--- EXERCISE MATERIALS Enclosed Below ---

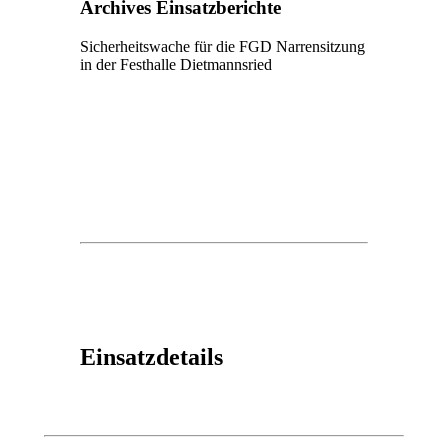
Archives Einsatzberichte
Sicherheitswache für die FGD Narrensitzung
in der Festhalle Dietmannsried
Einsatzdetails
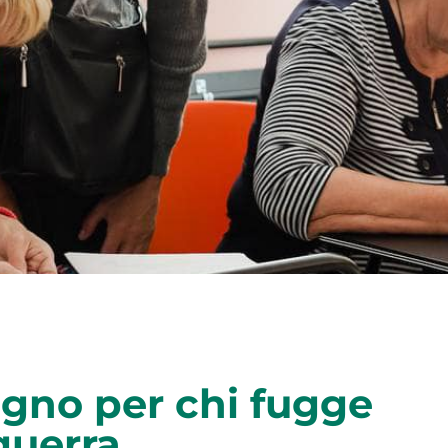
egno per chi fugge
guerra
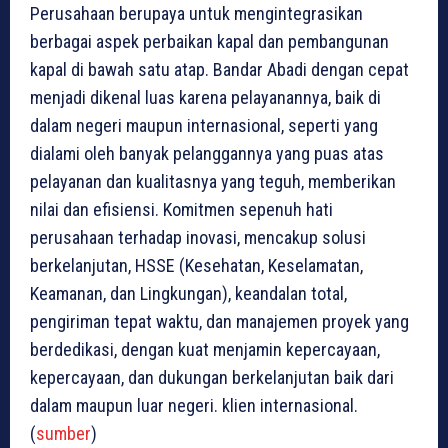
Perusahaan berupaya untuk mengintegrasikan
berbagai aspek perbaikan kapal dan pembangunan
kapal di bawah satu atap. Bandar Abadi dengan cepat
menjadi dikenal luas karena pelayanannya, baik di
dalam negeri maupun internasional, seperti yang
dialami oleh banyak pelanggannya yang puas atas
pelayanan dan kualitasnya yang teguh, memberikan
nilai dan efisiensi. Komitmen sepenuh hati
perusahaan terhadap inovasi, mencakup solusi
berkelanjutan, HSSE (Kesehatan, Keselamatan,
Keamanan, dan Lingkungan), keandalan total,
pengiriman tepat waktu, dan manajemen proyek yang
berdedikasi, dengan kuat menjamin kepercayaan,
kepercayaan, dan dukungan berkelanjutan baik dari
dalam maupun luar negeri. klien internasional.
(
sumber
)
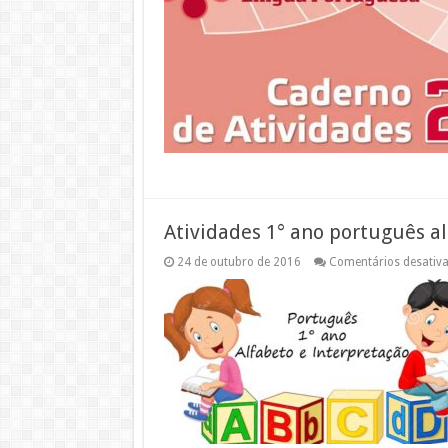
Atividades 1° ano português a
24 de outubro de 2016
Comentários desativ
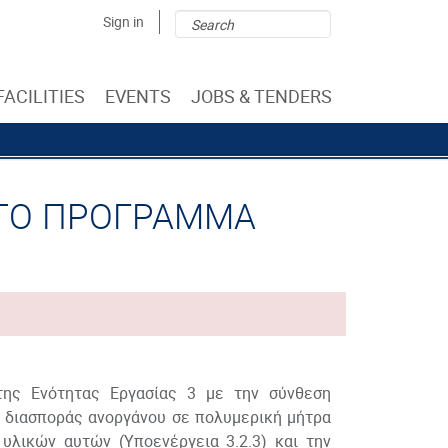
Search
Search
Sign in
form
FACILITIES
EVENTS
JOBS & TENDERS
ΣΤΟ ΠΡΟΓΡΑΜΜΑ
της Ενότητας Εργασίας 3 με την σύνθεση
ς διασποράς ανοργάνου σε πολυμερική μήτρα
 υλικών αυτών (Υποενέργεια 3.2.3) και την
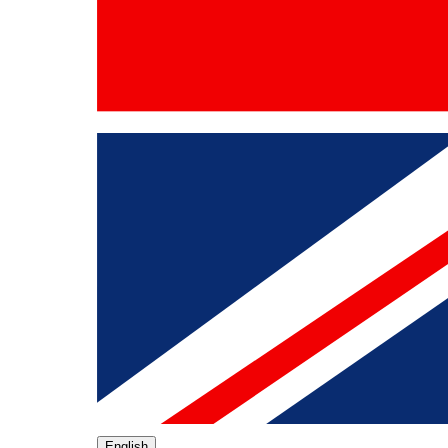
English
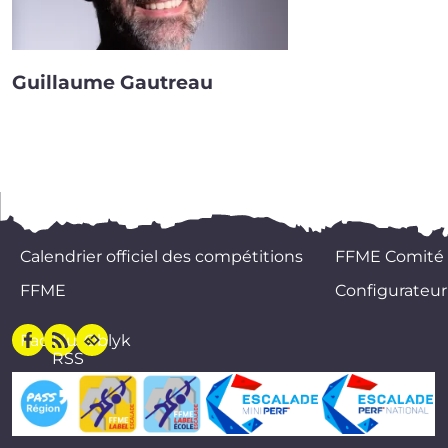
Guillaume Gautreau
Calendrier officiel des compétitions
FFME Comité
FFME
Configurateur
Facebook
Flux
Oblyk
RSS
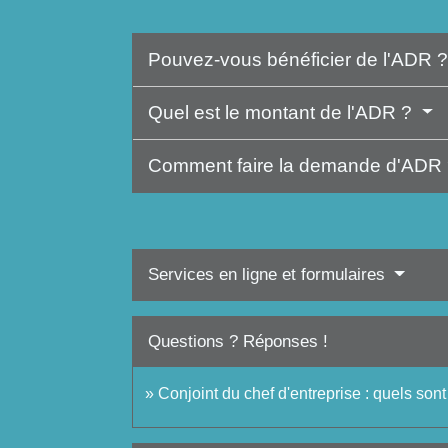
Pouvez-vous bénéficier de l'ADR 
Quel est le montant de l'ADR ?
Comment faire la demande d'ADR
Services en ligne et formulaires
Questions ? Réponses !
Conjoint du chef d'entreprise : quels sont 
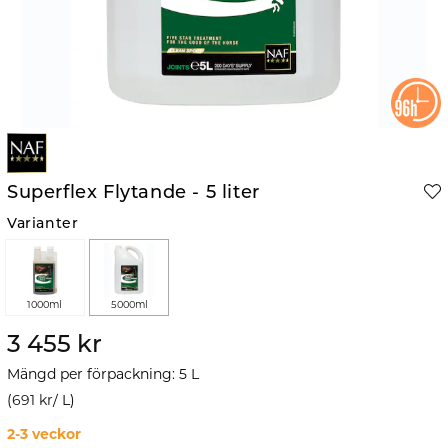
Superflex Flytande - 5 liter
Varianter
1000ml
5000ml
3 455 kr
Mängd per förpackning
:
5
L
(
691 kr
/
L
)
2-3 veckor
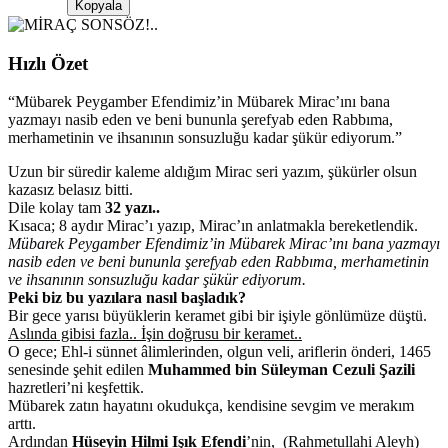
Kopyala
Hızlı Özet
“
Mübarek Peygamber Efendimiz’in Mübarek Mirac’ını bana
yazmayı nasib eden ve beni bununla şerefyab eden Rabbıma,
merhametinin ve ihsanının sonsuzluğu kadar şükür ediyorum.
”
Uzun bir süredir kaleme aldığım Mirac seri yazım, şükürler olsun
kazasız belasız bitti.
Dile kolay tam
32 yazı..
Kısaca; 8 aydır Mirac’ı yazıp, Mirac’ın anlatmakla bereketlendik.
Mübarek Peygamber Efendimiz’in Mübarek Mirac’ını bana yazmayı
nasib eden ve beni bununla şerefyab eden Rabbıma, merhametinin
ve ihsanının sonsuzluğu kadar şükür ediyorum.
Peki biz bu yazılara nasıl başladık?
Bir gece yarısı büyüklerin keramet gibi bir işiyle gönlümüze düştü.
Aslında gibisi fazla.. İşin doğrusu bir keramet..
O gece; Ehl-i sünnet âlimlerinden, olgun veli, ariflerin önderi, 1465
senesinde şehit edilen
Muhammed bin Süleyman Cezuli Şazili
hazretleri’ni keşfettik.
Mübarek zatın hayatını okudukça, kendisine sevgim ve merakım
arttı.
Ardından
Hüseyin Hilmi Işık Efendi
’nin, (Rahmetullahi Aleyh)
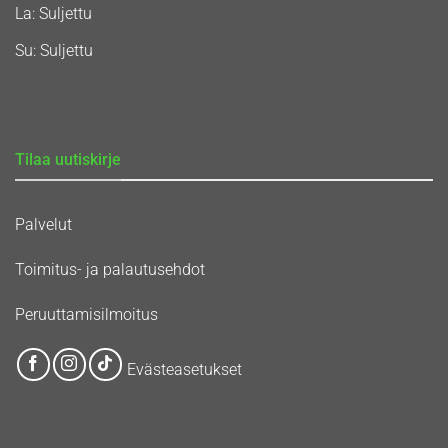
La: Suljettu
Su: Suljettu
Tilaa uutiskirje
Palvelut
Toimitus- ja palautusehdot
Peruuttamisilmoitus
Evästeasetukset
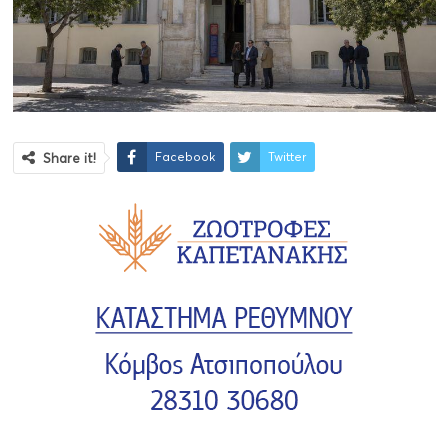
Facebook
Twitter
Share it!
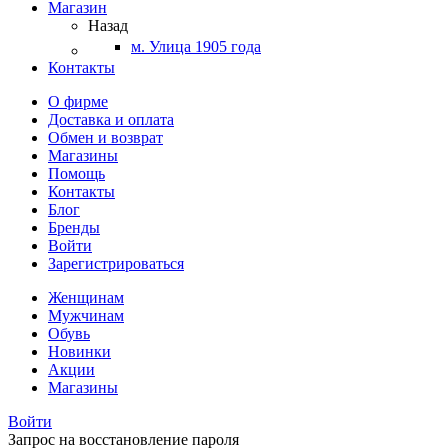
Магазин
Назад
м. Улица 1905 года
Контакты
О фирме
Доставка и оплата
Обмен и возврат
Магазины
Помощь
Контакты
Блог
Бренды
Войти
Зарегистрироваться
Женщинам
Мужчинам
Обувь
Новинки
Акции
Магазины
Войти
Запрос на восстановление пароля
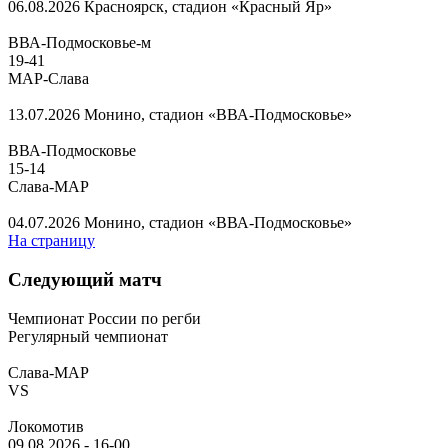
06.08.2026
Красноярск, стадион «Красный Яр»
ВВА-Подмосковье-м
19
-
41
МАР-Слава
13.07.2026
Монино, стадион «ВВА-Подмосковье»
ВВА-Подмосковье
15
-
14
Слава-МАР
04.07.2026
Монино, стадион «ВВА-Подмосковье»
На страницу
Следующий матч
Чемпионат России по регби
Регулярный чемпионат
Слава-МАР
VS
Локомотив
09.08.2026
-
16-00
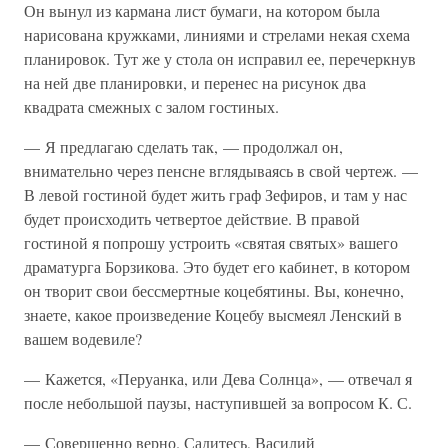
Он вынул из кармана лист бумаги, на котором была
нарисована кружками, линиями и стрелами некая схема
планировок. Тут же у стола он исправил ее, перечеркнув
на ней две планировки, и перенес на рисунок два
квадрата смежных с залом гостиных.
— Я предлагаю сделать так, — продолжал он,
внимательно через пенсне вглядываясь в свой чертеж. —
В левой гостиной будет жить граф Зефиров, и там у нас
будет происходить четвертое действие. В правой
гостиной я попрошу устроить «святая святых» вашего
драматурга Борзикова. Это будет его кабинет, в котором
он творит свои бессмертные коцебятины. Вы, конечно,
знаете, какое произведение Коцебу высмеял Ленский в
вашем водевиле?
— Кажется, «Перуанка, или Дева Солнца», — отвечал я
после небольшой паузы, наступившей за вопросом К. С.
— Совершенно верно. Садитесь, Василий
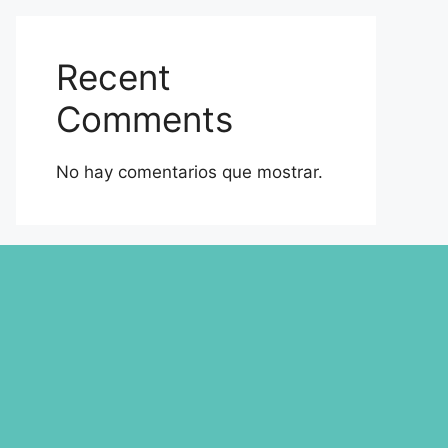
Recent
Comments
No hay comentarios que mostrar.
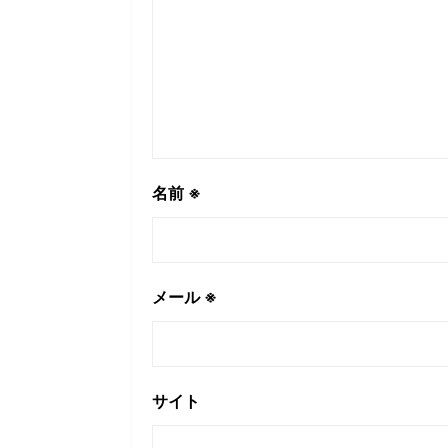
名前
※
メール
※
サイト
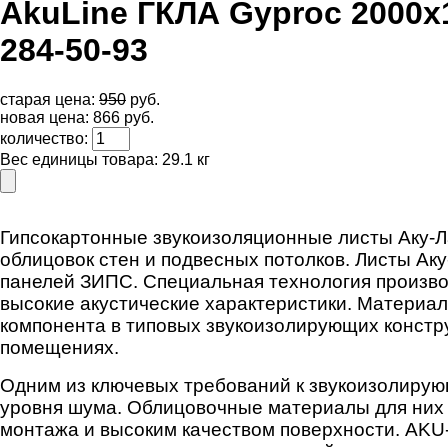
AkuLine ГКЛА Gyproc 2000х12
284-50-93
cтарая цена:
950
руб.
новая цена:
866
руб.
количество:
Вес единицы товара: 29.1 кг
Гипсокартонные звукоизоляционные листы Аку-Л
облицовок стен и подвесных потолков. Листы Ак
панелей ЗИПС. Специальная технология произво
высокие акустические характеристики. Материа
компонента в типовых звукоизолирующих констр
помещениях.
Одним из ключевых требований к звукоизолирую
уровня шума. Облицовочные материалы для них 
монтажа и высоким качеством поверхности. AKU-l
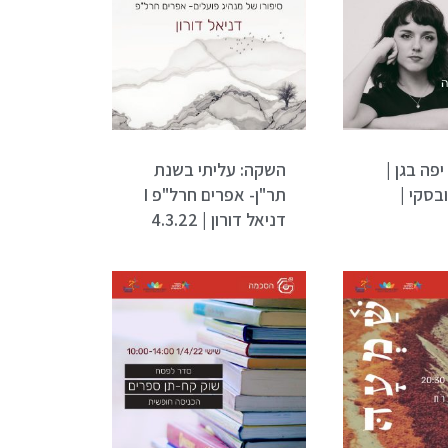
פה בגן |
השקה: עליתי בשנת
בסקי |
תר"ן- אפרים חרל"פ I
דניאל דורון | 4.3.22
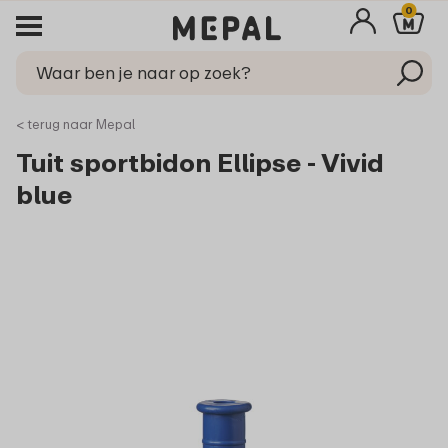
0
< terug naar Mepal
Tuit sportbidon Ellipse - Vivid
blue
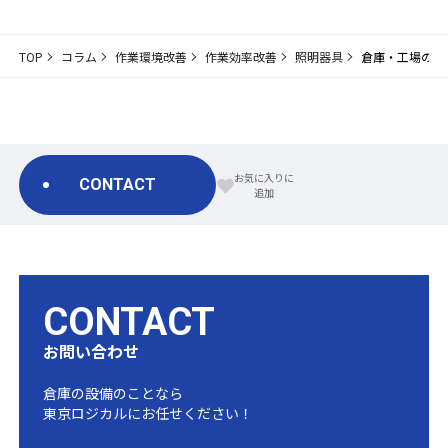
TOP
コラム
作業環境改善
作業効率改善
照明器具
倉庫・工場の作
CONTACT
CONTACT
お問い合わせ
倉庫の設備のことなら
東京ロジカルにお任せください！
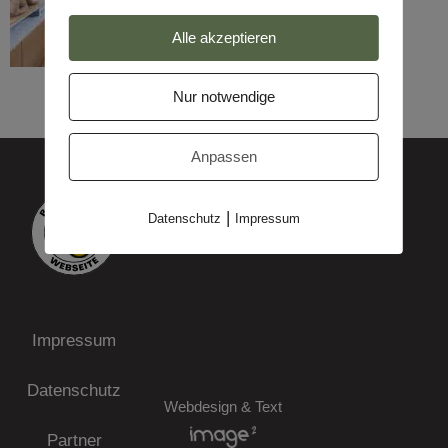
Alle akzeptieren
Nur notwendige
Anpassen
|
Datenschutz
Impressum
Impressum
Datenschutz
Webdesign & Text
Partner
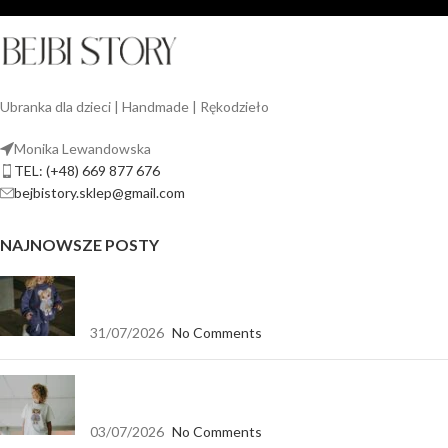
Ubranka dla dzieci | Handmade | Rękodzieło
Monika Lewandowska
TEL: (+48) 669 877 676
bejbistory.sklep@gmail.com
NAJNOWSZE POSTY
Jak dopasować bluzę dla dziewczynki do spodni,
legginsów i spódnicy?
31/07/2026
No Comments
Koszulka biała oversize — baza, która pasuje do
wszystkiego
03/07/2026
No Comments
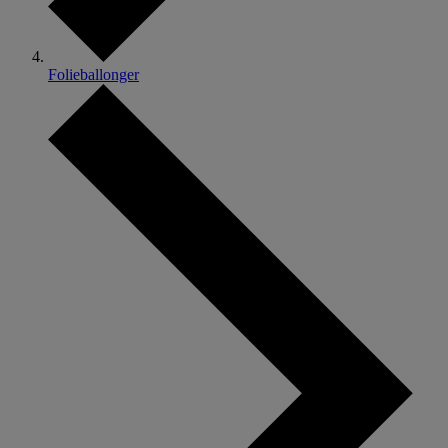
Folieballonger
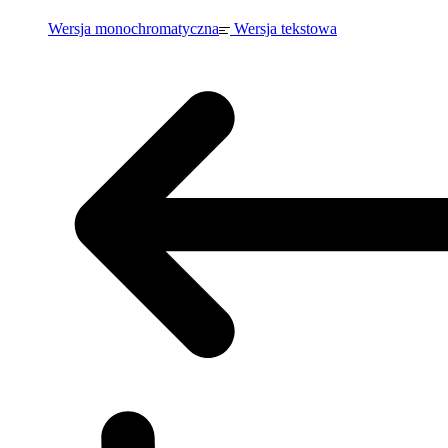
Wersja monochromatyczna
Wersja tekstowa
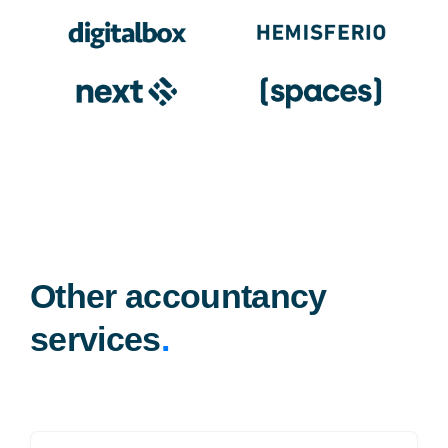
Other accountancy
services
.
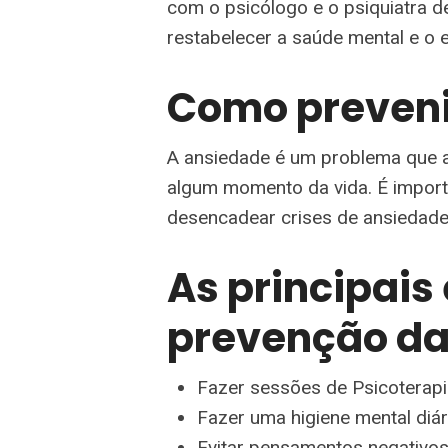
com o psicólogo e o psiquiatra d
restabelecer a saúde mental e o eq
Como preveni
A ansiedade é um problema que 
algum momento da vida. É import
desencadear crises de ansiedade
As principais
prevenção da
Fazer sessões de Psicoterapi
Fazer uma higiene mental diár
Evitar pensamentos negativos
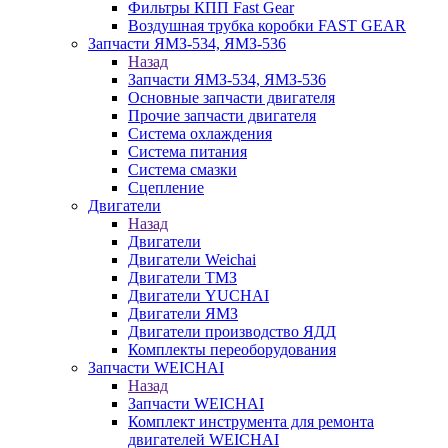
Фильтры КПП Fast Gear
Воздушная трубка коробки FAST GEAR
Запчасти ЯМЗ-534, ЯМЗ-536
Назад
Запчасти ЯМЗ-534, ЯМЗ-536
Основные запчасти двигателя
Прочие запчасти двигателя
Система охлаждения
Система питания
Система смазки
Сцепление
Двигатели
Назад
Двигатели
Двигатели Weichai
Двигатели ТМЗ
Двигатели YUCHAI
Двигатели ЯМЗ
Двигатели производство ЯДД
Комплекты переоборудования
Запчасти WEICHAI
Назад
Запчасти WEICHAI
Комплект инструмента для ремонта
двигателей WEICHAI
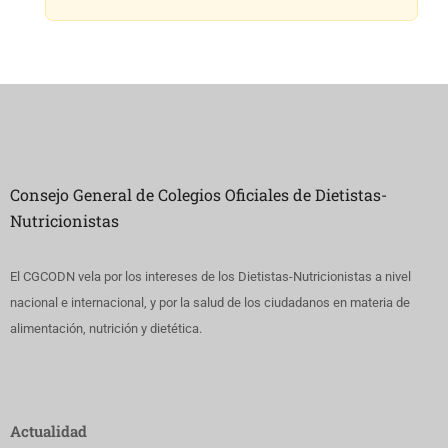
Consejo General de Colegios Oficiales de Dietistas-
Nutricionistas
El CGCODN vela por los intereses de los Dietistas-Nutricionistas a nivel
nacional e internacional, y por la salud de los ciudadanos en materia de
alimentación, nutrición y dietética.
Actualidad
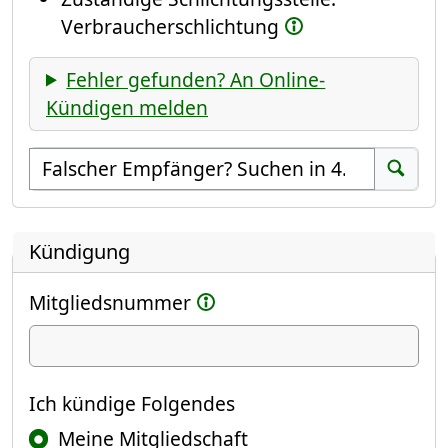
Verbraucherschlichtung
Fehler gefunden? An Online-
Kündigen melden
Empfänger suchen
Suchen
Kündigung
Mitgliedsnummer
Ich kündige
Ich kündige Folgendes
Meine Mitgliedschaft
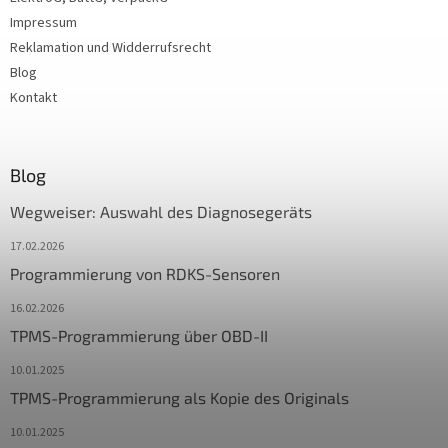
Impressum
Reklamation und Widderrufsrecht
Blog
Kontakt
Blog
Wegweiser: Auswahl des Diagnosegeräts
17.02.2026
Programmierung von RDKS-Sensoren
16.02.2026
TPMS-Programmierung über OBD-II
10.01.2025
TPMS-Programmierung als Kopie des Originals
10.01.2025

--- End of Enclosed EXERCISE MATERIALS ---

TASK ITEM
Return each line from the entries above that contains the string "negeri", treating uppercase and lowercase letters as different.

RESULT
dalam negeri maupun internasional, seperti yang
dalam maupun luar negeri. klien internasional.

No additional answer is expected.